** Provided records follows **

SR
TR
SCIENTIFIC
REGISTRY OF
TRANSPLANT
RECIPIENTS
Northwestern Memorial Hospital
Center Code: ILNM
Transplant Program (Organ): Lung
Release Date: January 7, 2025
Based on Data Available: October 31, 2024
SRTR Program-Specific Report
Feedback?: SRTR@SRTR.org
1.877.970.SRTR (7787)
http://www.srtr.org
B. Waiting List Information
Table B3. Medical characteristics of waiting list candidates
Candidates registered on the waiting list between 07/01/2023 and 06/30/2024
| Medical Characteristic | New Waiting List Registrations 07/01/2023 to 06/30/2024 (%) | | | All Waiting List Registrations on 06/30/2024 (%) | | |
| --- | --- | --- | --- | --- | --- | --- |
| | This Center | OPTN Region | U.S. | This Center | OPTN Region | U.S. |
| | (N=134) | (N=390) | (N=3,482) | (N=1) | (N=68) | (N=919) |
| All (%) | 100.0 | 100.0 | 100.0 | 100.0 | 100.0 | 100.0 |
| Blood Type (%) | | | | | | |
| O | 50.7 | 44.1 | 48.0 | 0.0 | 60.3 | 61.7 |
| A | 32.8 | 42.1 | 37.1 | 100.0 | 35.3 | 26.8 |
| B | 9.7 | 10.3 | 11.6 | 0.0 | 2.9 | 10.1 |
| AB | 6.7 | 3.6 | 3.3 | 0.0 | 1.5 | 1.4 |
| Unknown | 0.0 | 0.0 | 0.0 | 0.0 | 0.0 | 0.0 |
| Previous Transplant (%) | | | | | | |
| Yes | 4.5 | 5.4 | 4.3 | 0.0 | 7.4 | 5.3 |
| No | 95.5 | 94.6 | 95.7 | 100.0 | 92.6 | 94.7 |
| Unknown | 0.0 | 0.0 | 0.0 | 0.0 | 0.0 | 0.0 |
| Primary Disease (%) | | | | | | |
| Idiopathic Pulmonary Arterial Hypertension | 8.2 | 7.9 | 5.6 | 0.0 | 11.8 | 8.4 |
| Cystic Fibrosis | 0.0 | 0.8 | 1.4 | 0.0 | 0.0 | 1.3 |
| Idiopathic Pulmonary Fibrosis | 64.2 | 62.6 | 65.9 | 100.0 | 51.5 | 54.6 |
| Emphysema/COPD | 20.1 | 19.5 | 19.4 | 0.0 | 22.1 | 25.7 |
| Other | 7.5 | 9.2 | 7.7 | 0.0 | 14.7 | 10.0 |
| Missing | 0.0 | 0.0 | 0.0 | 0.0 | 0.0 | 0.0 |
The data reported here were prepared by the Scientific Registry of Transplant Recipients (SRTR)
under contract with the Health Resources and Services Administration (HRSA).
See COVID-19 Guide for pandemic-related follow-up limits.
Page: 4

** End of Provided records **

▶ _Goal of the exercise_
State the number of lines in the records that include "Pulmonary", and write nothing else.

▶ _Task solution_
2